Earlier this month, a handful of Federal Way officials and leaders visited South Korea, armed with a sales pitch for Korean investors. One tool in their arsenal is the EB-5 Immigrant Investor Program, which grants green cards to foreigners (and their families) who pump $1 million into Federal Way’s economy.
Also, a proposed 45-story condominium tower in downtown Federal Way is being marketed to foreign investors, including Koreans.
This aggressive courting of foreign dollars leaves some local residents feeling uneasy, even threatened, by the potential influx of Koreans in Federal Way.
Immigration made America what it is today, but today’s Americans remain leery of welcoming even legal newcomers, especially if there’s a language barrier. It all stems from a fear of the unknown.
An estimated 9,000 to 10,000 Koreans call Federal Way home. Many are first-generation immigrants who rely on native customs and culture to adapt in a new nation — just like the millions of Europeans who passed through Ellis Island more than 100 years ago.

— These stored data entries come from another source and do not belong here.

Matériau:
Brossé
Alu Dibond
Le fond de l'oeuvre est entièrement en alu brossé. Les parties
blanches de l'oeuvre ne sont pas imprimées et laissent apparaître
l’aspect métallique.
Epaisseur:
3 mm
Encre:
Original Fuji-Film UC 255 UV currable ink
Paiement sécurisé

The Statue of Liberty bears a poem that reads “give me your tired, your poor.” That said, one could argue that Korean immigrants are neither tired nor poor like the Irish settler stereotype of the 1800s.
First-generation immigrants, whether from Asia or Europe, will seek like-minded people for both business and social relationships. First-generation immigrants cannot seamlessly assimilate into mainstream American culture overnight, but that doesn’t mean they outright reject American culture. They still need to conquer the learning curve of their new surroundings.

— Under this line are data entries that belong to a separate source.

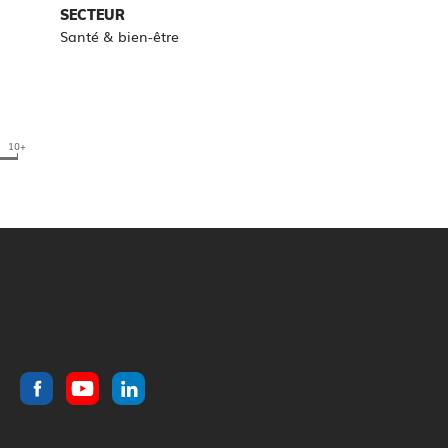
SECTEUR
Santé & bien-être
10+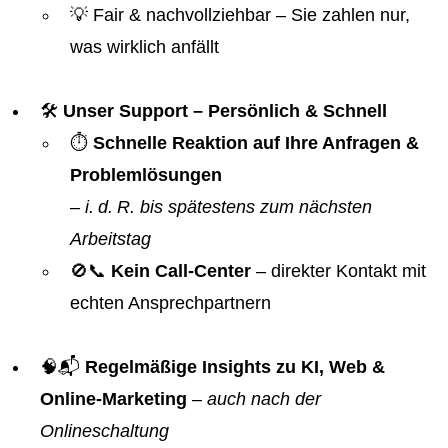
💡 Fair & nachvollziehbar – Sie zahlen nur,
was wirklich anfällt
🛠️
Unser Support – Persönlich & Schnell
⏱️
Schnelle Reaktion auf Ihre Anfragen &
Problemlösungen
–
i. d. R. bis spätestens zum nächsten
Arbeitstag
🚫📞
Kein Call-Center
– direkter Kontakt mit
echten Ansprechpartnern
🧠📬
Regelmäßige Insights zu KI, Web &
Online-Marketing
–
auch nach der
Onlineschaltung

Consider the U.S. military bases in foreign nations such as South Korea. Despite location on foreign soil, the bases resemble life in America, with Western architecture and English speakers.
Unlike those Americans temporarily living abroad, first-generation immigrants typically intend to stay. But just like those Americans, first-generation immigrants naturally flock to the familiar and establish a comfort zone.
While there is no Korean military base in Federal Way, the “comfort zone” created by first-generation Korean immigrants makes some citizens uncomfortable. Humans naturally fear what we don’t understand. We fear what cannot be controlled, and we distrust what we fear. That doesn’t mean Federal Way residents fear Koreans or other immigrants, but the language and cultural barriers tend to foster cynicism instead of camaraderie.
Language barriers prevent a solid connection between the Korean-speaking population and the English-speaking population. Their mutual admiration for the American way of life ironically becomes lost in translation on American soil. Whereas some Americans may view the Korean-speaking community as living against the grain and rejecting society, those same first-generation Koreans — or any other immigrants, for that matter — see their community as a trusty haven.
Americans owe legal immigrants not so much sympathy, but empathy, for to be an American citizen, your ancestors had to start somewhere.